5.Melaksanakan Haji bagi yang mampu
Setiap tahunnya jutaan Muslim pergi ke Arab Saudi untuk melaksanakan Rukun Islam yang ke lima ini. Rukun ini diwajibkan hanya untuk mereka yang mampu, baik secara finasial maupun fisik, untuk melakukannya sekali seumur hidup. (Quran 3:97; 22:27). Dalam pelaksanaan Haji, kaum Muslim akan melakukan kontak rutin dengan sesamanya. Perjalanan spritual ini mendorong kaum Muslim untuk saling berbagi pengalaman dan pengetahuan satu sama lainnya melalui nasihat-nasihat dari pemimpin grup atau yang lainnya.

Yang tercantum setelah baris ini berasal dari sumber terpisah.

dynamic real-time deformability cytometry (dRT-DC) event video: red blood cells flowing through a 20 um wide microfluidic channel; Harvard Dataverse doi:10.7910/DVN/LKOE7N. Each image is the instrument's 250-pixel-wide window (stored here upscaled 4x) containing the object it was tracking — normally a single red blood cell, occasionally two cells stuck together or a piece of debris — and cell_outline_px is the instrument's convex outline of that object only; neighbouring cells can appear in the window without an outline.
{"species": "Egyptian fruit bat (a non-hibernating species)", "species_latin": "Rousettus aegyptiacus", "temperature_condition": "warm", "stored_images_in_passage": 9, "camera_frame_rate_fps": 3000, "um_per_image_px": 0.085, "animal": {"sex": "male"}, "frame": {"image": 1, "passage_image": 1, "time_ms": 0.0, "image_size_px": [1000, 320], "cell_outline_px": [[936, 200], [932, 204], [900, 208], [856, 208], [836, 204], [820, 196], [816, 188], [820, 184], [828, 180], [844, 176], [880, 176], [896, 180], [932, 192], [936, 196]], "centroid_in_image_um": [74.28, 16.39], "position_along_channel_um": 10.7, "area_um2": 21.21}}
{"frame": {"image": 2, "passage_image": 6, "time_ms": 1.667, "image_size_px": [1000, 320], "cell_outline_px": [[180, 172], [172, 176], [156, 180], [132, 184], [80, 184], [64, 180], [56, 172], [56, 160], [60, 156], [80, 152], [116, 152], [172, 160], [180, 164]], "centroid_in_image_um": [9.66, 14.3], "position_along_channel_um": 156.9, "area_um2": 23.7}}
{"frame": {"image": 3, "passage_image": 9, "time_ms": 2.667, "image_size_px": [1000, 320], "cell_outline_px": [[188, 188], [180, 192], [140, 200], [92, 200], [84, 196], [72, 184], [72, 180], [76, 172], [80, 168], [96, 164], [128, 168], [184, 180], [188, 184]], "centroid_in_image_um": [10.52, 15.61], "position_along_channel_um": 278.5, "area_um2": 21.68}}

Kaitannya dalam rangkaian konsep kesehatan Islamipada titik ini secara tidak langsung interaksi ini dapat dikatakan sebagai unsur psikodinamis dari ibadah, keyakinan dan shalat, yang mana memainkan peranan yang besar dalam membangun sebuah rasa keterhubungan (sense of coherence) dari individu melalui faktor penguat (reinforcing) dalam proses berbagi pengetahuan, keyakinan dan nilai, dan di waktu yang bersamaan merupakan usaha menguatkan tingkah laku positif sembari memupuk rasa keyakinan diri terhadap pengetahuan, keyakinan dan nilai itu sendiri. Hal-hal tersebut dicapai melalui serangkaian ibadah yang dituntut saat pelaksanaan ibadah Haji.